Explanation of organisations involved in the study can be found below;
South Western Ambulance Service NHS Foundation Trust hold the contract with the DH for the study. Data Controller (joint)
SWAS NHS Trust will have no access to the record level data.
University of Oxford Data Controller (joint) Will have access to the record level data pseudonymised
University Hospital Bristol NHS Foundation Trust Data Controller (joint) will have access to the record level data with identifiers.

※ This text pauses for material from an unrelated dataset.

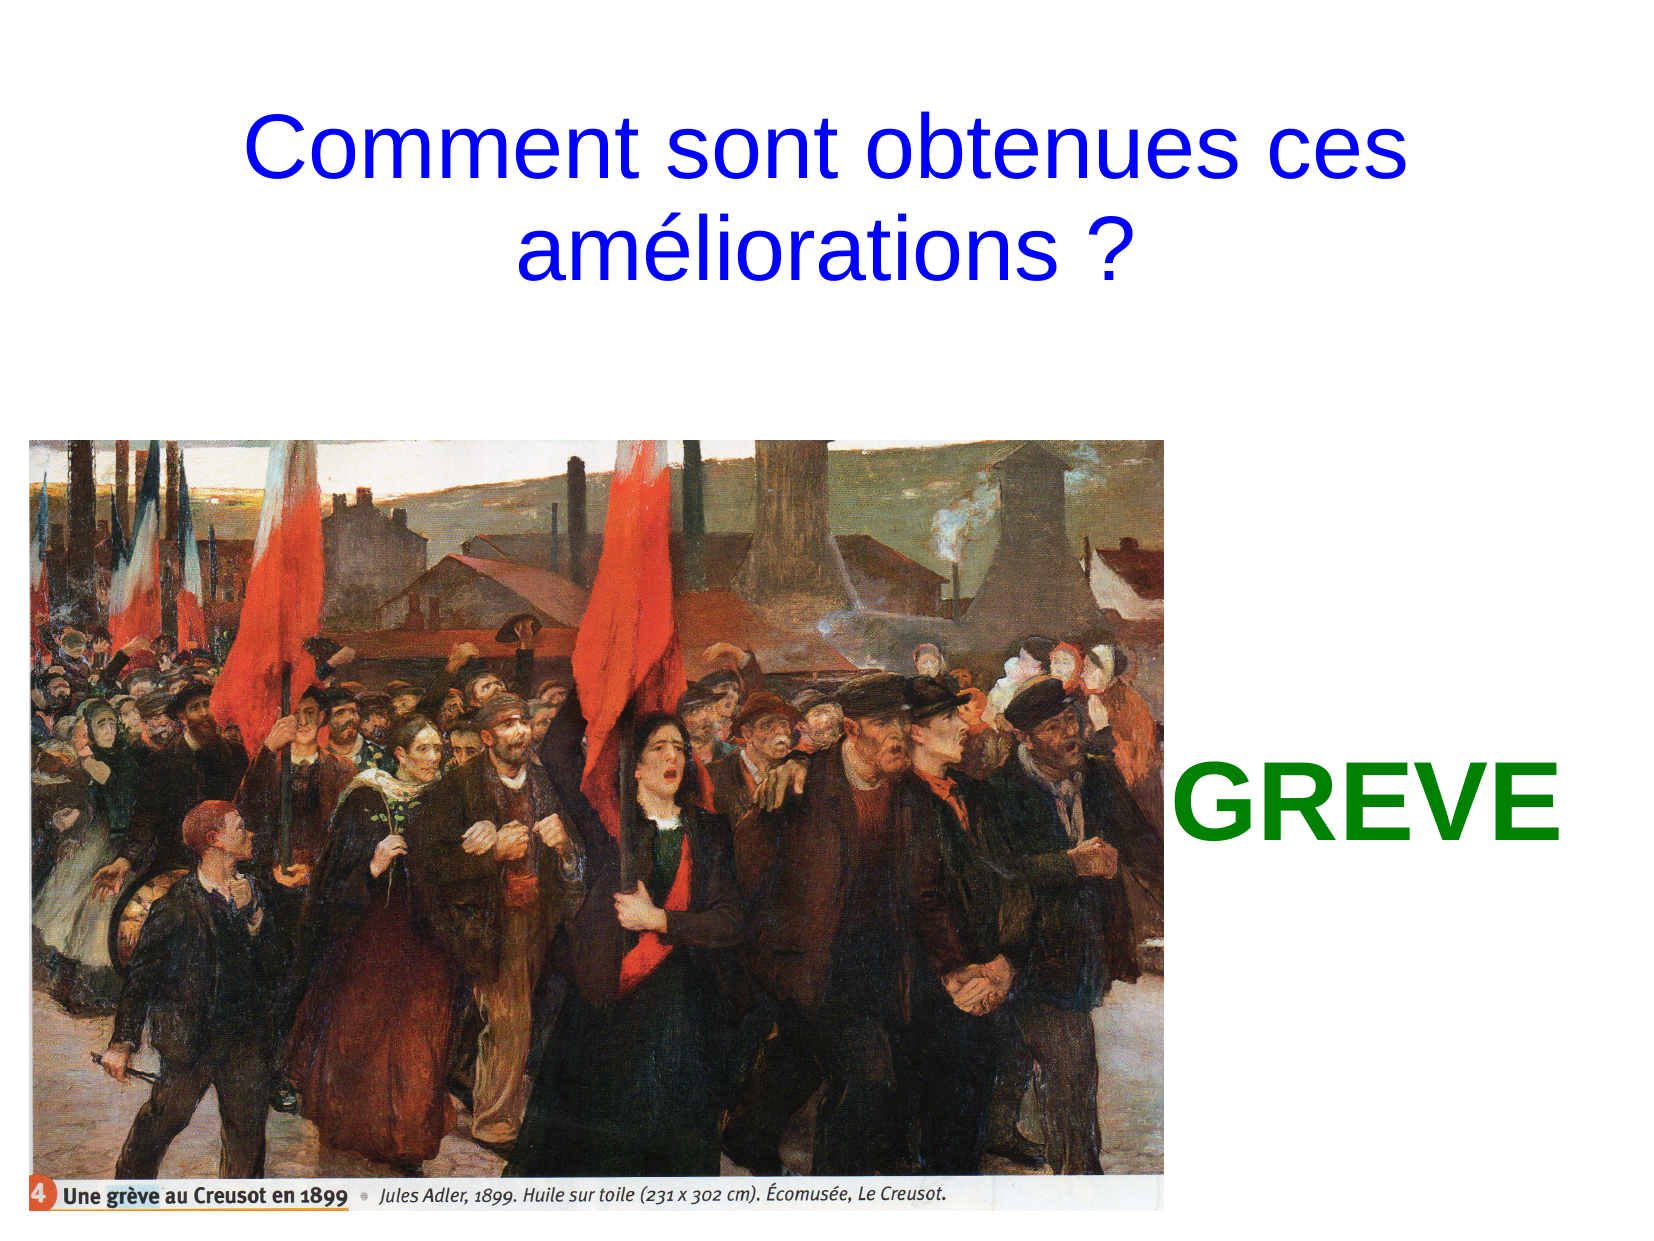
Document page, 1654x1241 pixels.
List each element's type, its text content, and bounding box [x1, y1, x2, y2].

title Comment sont obtenues ces améliorations ? [82, 88, 1571, 307]
picture [29, 440, 1164, 1211]
title GREVE [1051, 738, 1654, 864]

University West of England Bristol , Royal United Hospital Bath NHS Trust and Imperial College London were initially involved in the grant proposal and provided initial clinical input into the protocol. These organisations do not have any influence over how the data is being analysed, they will not have access to any data other that what is put in the public domain.
All organisations party to this agreement must comply with the Data Sharing Framework Contract requirements, including those regarding the use (and purposes of that use) by “Personnel” (as defined within the Data Sharing Framework Contract ie: employees, agents and contractors of the Data Recipient who may have access to that data).
South Western Ambulance Service NHS Foundation Trust and the University of Bristol will not have access to any of the data as a processor and will only see aggregated outputs with small numbers suppressed.
There will be no data linkage undertaken with NHS Digital data provided under this agreement that is not already noted in the agreement.
The data controller(s) is/are responsible for the activities of all individuals (“Individuals”) who have access to the patient data disseminated by NHS Digital ("Data") and are engaged by any data controller or data processor listed in this agreement, regardless of whether such Individual is described as an employee, contractor, secondee, PhD or post-doctoral student or honorary employee.